In an exclusive report in the most recent edition of our Sunday Express it was revealed that over a five-year period the annual bill to citizens of constitutional cases the State has lost in court, or thought it wise to settle out of it, is some $100 million as it finds itself forced make amends for having acted wrongly-even viciously-against its own citizens.

Alarmingly, sometimes that wrongdoing can be laid directly at the door of the political directorate as was the telling case brought by the Sanatan Dharma Maha Sabha when it was denied a radio licence even as one of the ruling party’ favoured sons managed to receive one in record time. Not surprisingly, the courts ruled for the Maha Sabha and we, the citizenry, ended up having to pay millions for what was clearly a gratuitous act of political partisanship.

Then there has been the court-described ’barbaric behaviour’’ of police and prisons officers towards citizens in their custody and supposed care, with said officers behaving as if they are a law unto themselves, bullying and beating as they see fit, as if the mere fact or incarceration or even arrest is enough to expose people to any and every form of punishment, whatever the terms of the sentences set out by the court or even before the court had adjudged them to be guilty or not.

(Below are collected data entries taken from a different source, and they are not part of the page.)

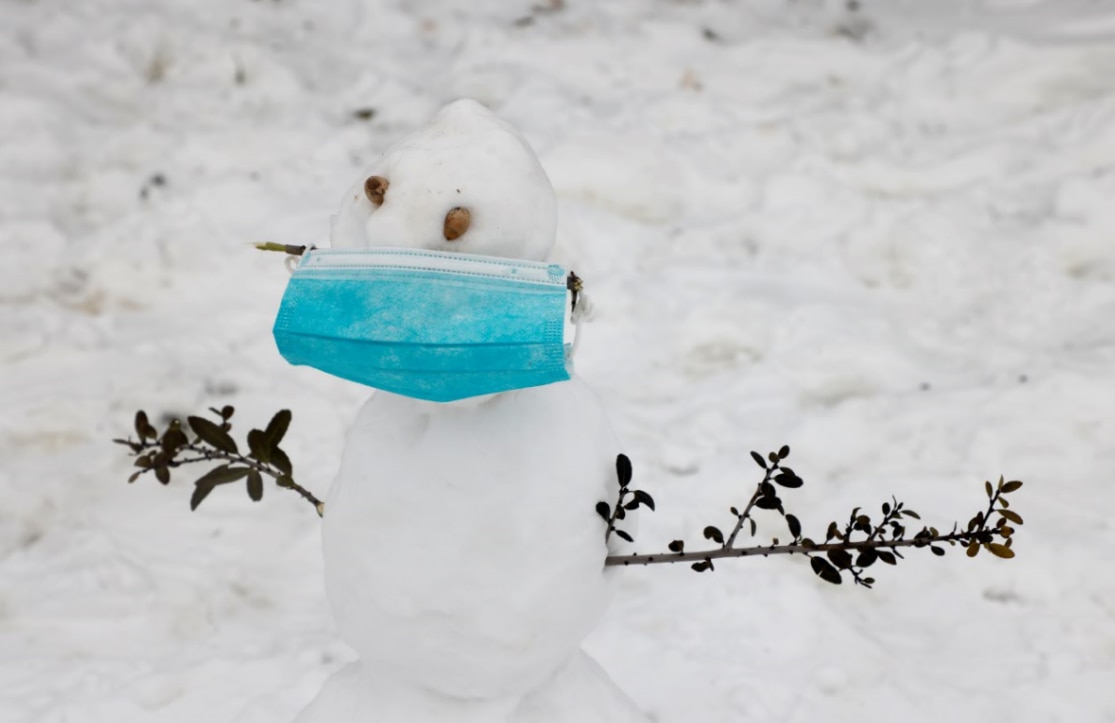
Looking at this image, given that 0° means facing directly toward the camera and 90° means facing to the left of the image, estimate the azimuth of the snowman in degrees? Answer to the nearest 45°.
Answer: approximately 0°
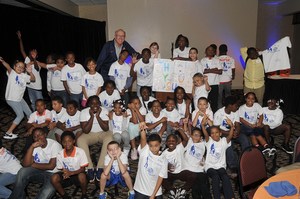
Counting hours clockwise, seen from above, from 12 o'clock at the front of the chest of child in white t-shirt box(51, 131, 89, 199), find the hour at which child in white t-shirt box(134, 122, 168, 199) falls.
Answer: child in white t-shirt box(134, 122, 168, 199) is roughly at 10 o'clock from child in white t-shirt box(51, 131, 89, 199).

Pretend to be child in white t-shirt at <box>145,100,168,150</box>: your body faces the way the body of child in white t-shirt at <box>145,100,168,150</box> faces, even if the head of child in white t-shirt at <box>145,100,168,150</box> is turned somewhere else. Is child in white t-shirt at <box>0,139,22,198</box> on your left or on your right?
on your right

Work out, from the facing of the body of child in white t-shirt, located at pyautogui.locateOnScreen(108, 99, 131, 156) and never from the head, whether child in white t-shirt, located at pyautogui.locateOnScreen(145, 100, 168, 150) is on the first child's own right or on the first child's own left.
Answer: on the first child's own left

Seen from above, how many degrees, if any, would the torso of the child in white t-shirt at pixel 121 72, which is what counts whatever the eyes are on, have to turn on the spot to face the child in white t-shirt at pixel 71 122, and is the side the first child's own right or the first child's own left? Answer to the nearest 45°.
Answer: approximately 45° to the first child's own right

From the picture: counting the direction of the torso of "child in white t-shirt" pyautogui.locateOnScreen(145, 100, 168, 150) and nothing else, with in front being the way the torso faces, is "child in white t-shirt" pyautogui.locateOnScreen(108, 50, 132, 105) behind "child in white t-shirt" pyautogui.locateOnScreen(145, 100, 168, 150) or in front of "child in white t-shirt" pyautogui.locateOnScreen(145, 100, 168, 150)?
behind

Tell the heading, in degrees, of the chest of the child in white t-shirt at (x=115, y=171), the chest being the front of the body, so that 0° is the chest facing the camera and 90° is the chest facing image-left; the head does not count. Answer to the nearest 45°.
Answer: approximately 0°

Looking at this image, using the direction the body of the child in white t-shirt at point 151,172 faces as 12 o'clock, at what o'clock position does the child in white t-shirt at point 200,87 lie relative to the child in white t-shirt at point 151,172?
the child in white t-shirt at point 200,87 is roughly at 7 o'clock from the child in white t-shirt at point 151,172.

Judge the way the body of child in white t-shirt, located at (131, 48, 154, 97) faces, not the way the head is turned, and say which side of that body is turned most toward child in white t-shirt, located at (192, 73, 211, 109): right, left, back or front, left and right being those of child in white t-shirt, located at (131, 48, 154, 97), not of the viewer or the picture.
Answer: left

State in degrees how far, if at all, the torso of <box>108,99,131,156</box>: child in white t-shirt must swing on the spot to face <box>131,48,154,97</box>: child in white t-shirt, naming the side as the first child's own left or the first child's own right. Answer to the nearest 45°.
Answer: approximately 135° to the first child's own left
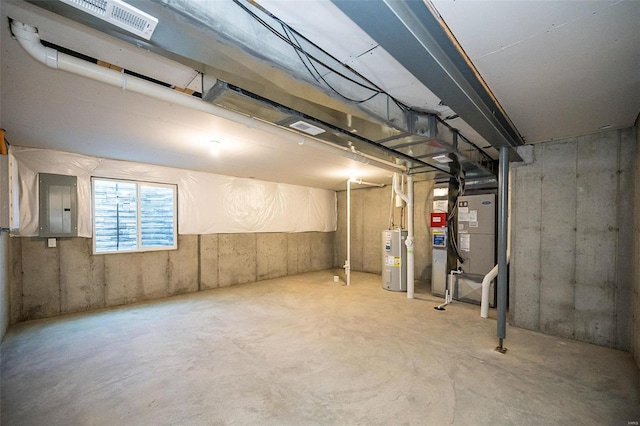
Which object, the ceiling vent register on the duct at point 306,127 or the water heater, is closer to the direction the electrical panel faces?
the ceiling vent register on the duct

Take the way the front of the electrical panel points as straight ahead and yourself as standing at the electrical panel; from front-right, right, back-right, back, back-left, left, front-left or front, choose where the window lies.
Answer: left

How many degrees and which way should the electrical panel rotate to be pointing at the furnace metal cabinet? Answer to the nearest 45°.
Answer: approximately 45° to its left

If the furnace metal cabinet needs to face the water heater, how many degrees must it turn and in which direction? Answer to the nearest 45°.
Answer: approximately 90° to its right

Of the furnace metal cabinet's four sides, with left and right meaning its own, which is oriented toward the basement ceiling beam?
front

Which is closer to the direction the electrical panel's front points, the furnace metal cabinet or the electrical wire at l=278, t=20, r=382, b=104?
the electrical wire

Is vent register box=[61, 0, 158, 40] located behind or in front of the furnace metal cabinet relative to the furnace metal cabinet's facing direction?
in front

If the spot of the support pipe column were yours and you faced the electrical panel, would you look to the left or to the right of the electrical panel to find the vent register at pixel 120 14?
left

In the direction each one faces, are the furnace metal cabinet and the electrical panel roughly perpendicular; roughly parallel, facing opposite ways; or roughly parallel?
roughly perpendicular

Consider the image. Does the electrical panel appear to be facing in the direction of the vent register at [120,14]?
yes

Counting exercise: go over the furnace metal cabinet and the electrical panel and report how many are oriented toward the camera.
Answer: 2

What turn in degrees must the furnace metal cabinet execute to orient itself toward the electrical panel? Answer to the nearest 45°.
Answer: approximately 45° to its right

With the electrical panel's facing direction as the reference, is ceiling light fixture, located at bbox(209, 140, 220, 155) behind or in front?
in front

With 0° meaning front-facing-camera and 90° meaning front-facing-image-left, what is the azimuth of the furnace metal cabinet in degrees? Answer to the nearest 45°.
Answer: approximately 0°
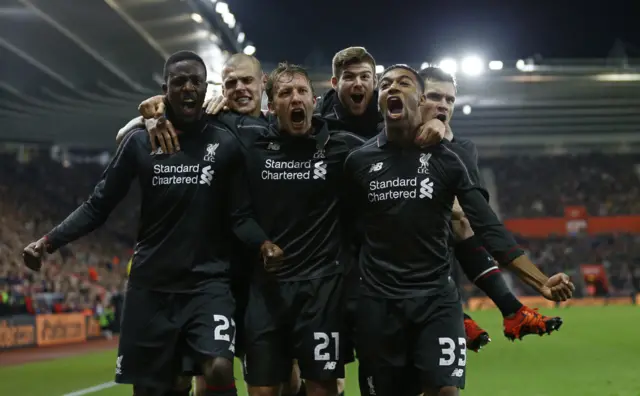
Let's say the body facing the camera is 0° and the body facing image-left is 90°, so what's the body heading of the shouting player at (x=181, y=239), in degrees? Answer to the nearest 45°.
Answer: approximately 0°

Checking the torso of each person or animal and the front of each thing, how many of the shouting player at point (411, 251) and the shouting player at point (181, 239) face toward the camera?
2

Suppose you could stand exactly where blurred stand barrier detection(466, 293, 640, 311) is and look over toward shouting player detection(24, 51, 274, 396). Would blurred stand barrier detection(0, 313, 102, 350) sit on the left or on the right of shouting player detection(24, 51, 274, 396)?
right

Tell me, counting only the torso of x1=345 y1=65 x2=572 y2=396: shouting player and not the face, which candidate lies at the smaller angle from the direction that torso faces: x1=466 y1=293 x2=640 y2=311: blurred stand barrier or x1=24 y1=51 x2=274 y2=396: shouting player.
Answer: the shouting player

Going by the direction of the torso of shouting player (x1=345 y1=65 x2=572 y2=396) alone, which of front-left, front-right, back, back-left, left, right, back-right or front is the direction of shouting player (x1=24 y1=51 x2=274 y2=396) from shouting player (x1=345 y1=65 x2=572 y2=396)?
right

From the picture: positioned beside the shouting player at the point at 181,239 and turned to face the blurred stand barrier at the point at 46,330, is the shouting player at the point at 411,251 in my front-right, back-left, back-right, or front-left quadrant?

The problem, then, is real and ongoing but, more than that, it is pernicious in the local case which sees public officers who have been guilty of bad-even atrocious-behaviour not only being retained within the ranks but actually being promoted as if such behaviour is not only to be condoned but, one suspects to be emulated. On the evidence, then, Trinidad and Tobago is a parlous democracy where unfairness continues to be rife-from top to bottom.